Jones is much more postmodern than I am, so it’s something of an irony that Jones’s oeuvre is one of the first examples that comes to mind when I want to defend my doubt about the author’s demise. This is because Jones’s work richly rewards readings with a strong focus on author intention, in the form of attention to Jones’s essays as well as careful reading of her work. Jones’s work is full of “deeper meanings” intended by her and waiting to be discovered. These meanings range from cute and rewarding Easter eggs (mythological references, for instance) to transformative secondary readings.

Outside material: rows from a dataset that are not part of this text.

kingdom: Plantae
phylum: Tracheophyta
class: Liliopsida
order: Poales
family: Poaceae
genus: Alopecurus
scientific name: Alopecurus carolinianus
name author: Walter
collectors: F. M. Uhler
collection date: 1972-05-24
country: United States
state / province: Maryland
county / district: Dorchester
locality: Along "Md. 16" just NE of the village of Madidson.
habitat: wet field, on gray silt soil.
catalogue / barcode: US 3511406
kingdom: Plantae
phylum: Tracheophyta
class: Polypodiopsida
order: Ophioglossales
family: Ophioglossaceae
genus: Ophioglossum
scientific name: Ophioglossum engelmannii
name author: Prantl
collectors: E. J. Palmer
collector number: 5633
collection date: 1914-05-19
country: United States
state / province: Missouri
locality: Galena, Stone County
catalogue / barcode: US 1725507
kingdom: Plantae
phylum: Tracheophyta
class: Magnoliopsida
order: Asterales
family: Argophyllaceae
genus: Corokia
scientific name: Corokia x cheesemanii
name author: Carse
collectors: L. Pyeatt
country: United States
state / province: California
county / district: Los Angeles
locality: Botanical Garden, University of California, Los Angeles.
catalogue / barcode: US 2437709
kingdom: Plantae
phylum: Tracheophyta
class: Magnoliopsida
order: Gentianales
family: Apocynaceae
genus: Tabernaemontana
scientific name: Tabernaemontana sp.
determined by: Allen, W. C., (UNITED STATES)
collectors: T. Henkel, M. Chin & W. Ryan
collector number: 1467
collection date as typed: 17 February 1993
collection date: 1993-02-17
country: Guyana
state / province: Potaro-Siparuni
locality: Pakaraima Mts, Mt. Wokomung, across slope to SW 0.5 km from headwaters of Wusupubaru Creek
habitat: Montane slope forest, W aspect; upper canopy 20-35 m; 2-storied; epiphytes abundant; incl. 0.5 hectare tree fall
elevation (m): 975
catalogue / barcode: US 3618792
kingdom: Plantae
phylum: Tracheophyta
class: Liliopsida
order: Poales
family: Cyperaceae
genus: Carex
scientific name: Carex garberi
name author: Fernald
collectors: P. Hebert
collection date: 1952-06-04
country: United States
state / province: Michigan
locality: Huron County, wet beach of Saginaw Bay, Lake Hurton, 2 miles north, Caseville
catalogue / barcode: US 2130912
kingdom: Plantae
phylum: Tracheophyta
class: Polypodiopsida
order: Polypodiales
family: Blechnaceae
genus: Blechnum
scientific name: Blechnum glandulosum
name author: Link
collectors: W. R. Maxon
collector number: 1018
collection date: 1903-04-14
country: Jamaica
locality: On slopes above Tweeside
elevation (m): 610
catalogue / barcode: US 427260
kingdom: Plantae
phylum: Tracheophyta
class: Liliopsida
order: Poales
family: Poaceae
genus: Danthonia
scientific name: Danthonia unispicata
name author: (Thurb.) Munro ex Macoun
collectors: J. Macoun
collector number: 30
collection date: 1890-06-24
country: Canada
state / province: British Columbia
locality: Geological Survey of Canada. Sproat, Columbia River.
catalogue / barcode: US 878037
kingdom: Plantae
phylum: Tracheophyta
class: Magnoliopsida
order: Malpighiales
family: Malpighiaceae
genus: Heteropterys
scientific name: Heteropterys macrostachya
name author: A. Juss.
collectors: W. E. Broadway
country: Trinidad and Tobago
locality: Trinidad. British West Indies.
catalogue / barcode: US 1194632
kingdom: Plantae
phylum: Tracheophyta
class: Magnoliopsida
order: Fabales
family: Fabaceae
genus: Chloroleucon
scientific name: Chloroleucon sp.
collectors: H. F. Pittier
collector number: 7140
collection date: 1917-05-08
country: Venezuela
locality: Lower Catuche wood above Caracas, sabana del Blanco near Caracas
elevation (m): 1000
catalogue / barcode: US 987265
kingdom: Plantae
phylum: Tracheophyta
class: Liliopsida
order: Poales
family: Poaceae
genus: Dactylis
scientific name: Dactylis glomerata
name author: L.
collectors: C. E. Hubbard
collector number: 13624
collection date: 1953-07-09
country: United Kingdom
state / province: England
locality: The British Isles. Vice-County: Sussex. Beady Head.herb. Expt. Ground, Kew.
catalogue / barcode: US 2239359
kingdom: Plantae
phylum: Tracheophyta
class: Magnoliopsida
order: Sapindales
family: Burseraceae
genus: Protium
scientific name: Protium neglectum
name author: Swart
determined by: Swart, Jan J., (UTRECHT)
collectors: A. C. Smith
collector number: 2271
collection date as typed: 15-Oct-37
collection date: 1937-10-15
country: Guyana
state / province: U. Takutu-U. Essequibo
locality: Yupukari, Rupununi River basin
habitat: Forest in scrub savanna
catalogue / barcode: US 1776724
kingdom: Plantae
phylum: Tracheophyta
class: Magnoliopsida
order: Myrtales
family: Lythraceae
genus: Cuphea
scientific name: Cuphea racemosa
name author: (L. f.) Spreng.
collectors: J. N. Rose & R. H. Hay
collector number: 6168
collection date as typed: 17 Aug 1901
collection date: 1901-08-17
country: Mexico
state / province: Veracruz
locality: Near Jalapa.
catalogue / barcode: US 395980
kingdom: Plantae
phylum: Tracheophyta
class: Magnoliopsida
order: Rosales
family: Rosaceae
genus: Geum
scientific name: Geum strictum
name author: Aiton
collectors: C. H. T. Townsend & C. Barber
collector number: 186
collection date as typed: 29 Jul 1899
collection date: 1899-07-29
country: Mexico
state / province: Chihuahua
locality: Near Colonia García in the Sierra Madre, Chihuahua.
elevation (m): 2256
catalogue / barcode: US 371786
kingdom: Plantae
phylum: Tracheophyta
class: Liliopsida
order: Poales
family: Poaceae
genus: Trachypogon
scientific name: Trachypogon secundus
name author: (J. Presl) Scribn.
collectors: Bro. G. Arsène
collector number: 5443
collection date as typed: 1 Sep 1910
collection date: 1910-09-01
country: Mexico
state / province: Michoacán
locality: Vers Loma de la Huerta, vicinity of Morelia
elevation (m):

For an example of the latter, Jones revolutionized “Carol Oneir’s Hundredth Dream” for me by observing in “Some Truths about Writing” that “Carol does not lie” when making media pronouncements about how the magically shareable dreams she creates are “‘like a voyage of discovery’” and how they “‘come when they will, you know, and there is no stopping or putting them off’”—even though, in that story, the powerful enchanter Chrestomanci pressures her into admitting something much less romantic. Incredulously, he says, “‘your dreams come unbidden—but you have one for half an hour every day—and […] you never know where you’ll go in them or what will happen—but you can control your dreams perfectly.’” I carelessly read this, and the story as a whole, as simple and somewhat affectionate mockery of Carol, but Jones explains (with some relevance to my current topic) that
Everything she claims is true, whether of dreaming or writing, and the things Chrestomanci declares cannot all be true at once, are in fact, indeed, all true at once. The human brain can lay one contradiction upon another and make the two things match without any trouble at all, and be aware of strict logic at the same time. This is what I find so fascinating.Diana Wynne Jones, Reflections: On the Magic of Writing
In the following posts, I’ll unpack the riches a focus on Jones’s intentions yields when applied to a specific, small fragment of her writing: Asgrim the Adon’s four poems about truth found in Jones’s Dalemark books and the ways in which the ideas of those poems are embodied and expanded in Jones’s novella “The True State of Affairs” and her children’s novel Cart and Cwidder.